Finetuning The Model with Custom Dataset
#88
by
eneSadi
- opened
I am trying to finetune this model with SentenceTransformerTrainer for updating the retrieval.passage
adapter's weights. Do you have any tutorial notebook or something for this? I am getting different errors from different parts like
RuntimeError: FlashAttention is not installed. To proceed with training, please install FlashAttention.
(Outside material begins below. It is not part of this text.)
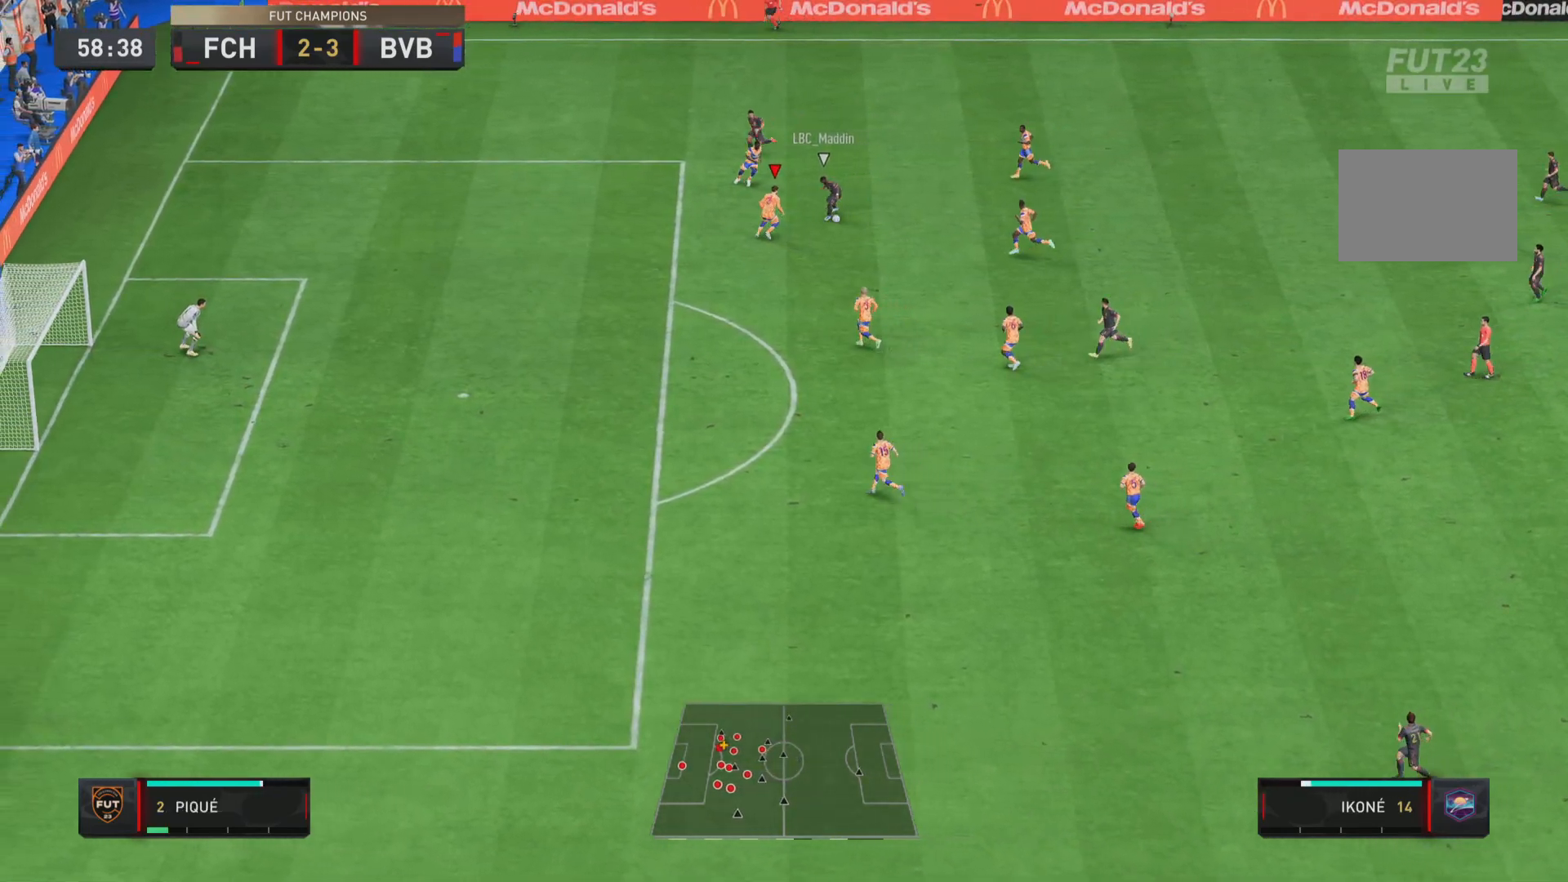
{"buttons": ["CIRCLE", "L2", "R1"], "left_stick": "down-right", "right_stick": "center", "events": [[67, "left_stick", "down"], [150, "left_stick", "down-right"]]}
For inference, you have two options: either install FlashAttention or disable it by setting use_flash_attn=False when loading the model.
(Even I disabled use flash attention option (idk if I am doing it right))
RuntimeError: Index put requires the source and destination dtypes match, got Half for the destination and Float for the source.
NameError: name 'IterableDataset' is not defined
Here is my implementation:
I am running it on Colab session with A100 GPU
!pip install --upgrade torch transformers sentence-transformers
!pip install flash-attn --no-build-isolation
!pip install datasets
!pip install einops
!pip install 'numpy<2'
from sentence_transformers import SentenceTransformer
import torch
# I am not sure about the kwargs so I put them in both model and config kwargs
model = SentenceTransformer("jinaai/jina-embeddings-v3",
trust_remote_code=True,
model_kwargs={'use_flash_attn': False,
"use_cache": False,
'lora_main_params_trainable': False,
"default_task": "retrieval.passage",
"torch_dtype": torch.float16},
config_kwargs={'use_flash_attn': False,
"use_cache": False,
'lora_main_params_trainable': False,
"default_task": "retrieval.passage",
"torch_dtype": torch.float16})
dataset = torch.load('/content/drive/MyDrive/matrag/finetuning_dataset/msmarco_tr_sample.pt')
train_dataset = dataset['train']
eval_dataset = dataset['eval']
from sentence_transformers.losses import CoSENTLoss
from sentence_transformers.training_args import SentenceTransformerTrainingArguments, BatchSamplers
from sentence_transformers.evaluation import EmbeddingSimilarityEvaluator, SimilarityFunction
from sentence_transformers import SentenceTransformerTrainer
loss = CoSENTLoss(model)
args = SentenceTransformerTrainingArguments(
output_dir='jina-embeddings-v3',
num_train_epochs=1,
per_device_train_batch_size=4,
per_device_eval_batch_size=4,
lr_scheduler_type='cosine',
warmup_ratio=0.1,
bf16=False,
fp16=True,
batch_sampler=BatchSamplers.NO_DUPLICATES,
eval_strategy='steps',
eval_steps=1000,
save_strategy='steps',
save_steps=1000,
save_total_limit=2,
logging_steps=1000,
load_best_model_at_end=True,
metric_for_best_model='cosine_accuracy',
)
evaluator = EmbeddingSimilarityEvaluator(
sentences1=eval_dataset["doc"],
sentences2=eval_dataset["candidate"],
scores=eval_dataset["label"],
main_similarity=SimilarityFunction.COSINE,
name="example-dev",
)
print(evaluator(model))
trainer = SentenceTransformerTrainer(
model=model,
loss=loss,
args=args,
train_dataset=train_dataset,
eval_dataset=eval_dataset,
evaluator=evaluator
)
trainer.train()
You can use this as an example if you want reproduce:
from datasets import Dataset
train_dataset = Dataset.from_dict({
"doc": ["doc1", "doc2", "doc3"],
"candidate": ["candidate1", "candidate2", "candidate3"],
"label": [1, 0, 1],
})
eval_dataset = Dataset.from_dict({
"doc": ["doc1", "doc2", "doc3"],
"candidate": ["candidate1", "candidate2", "candidate3"],
"label": [1, 0, 1],
})
Hi @eneSadi , it looks like flash-attention is not installed. You need flash-attention to train jina-embeddings-v3.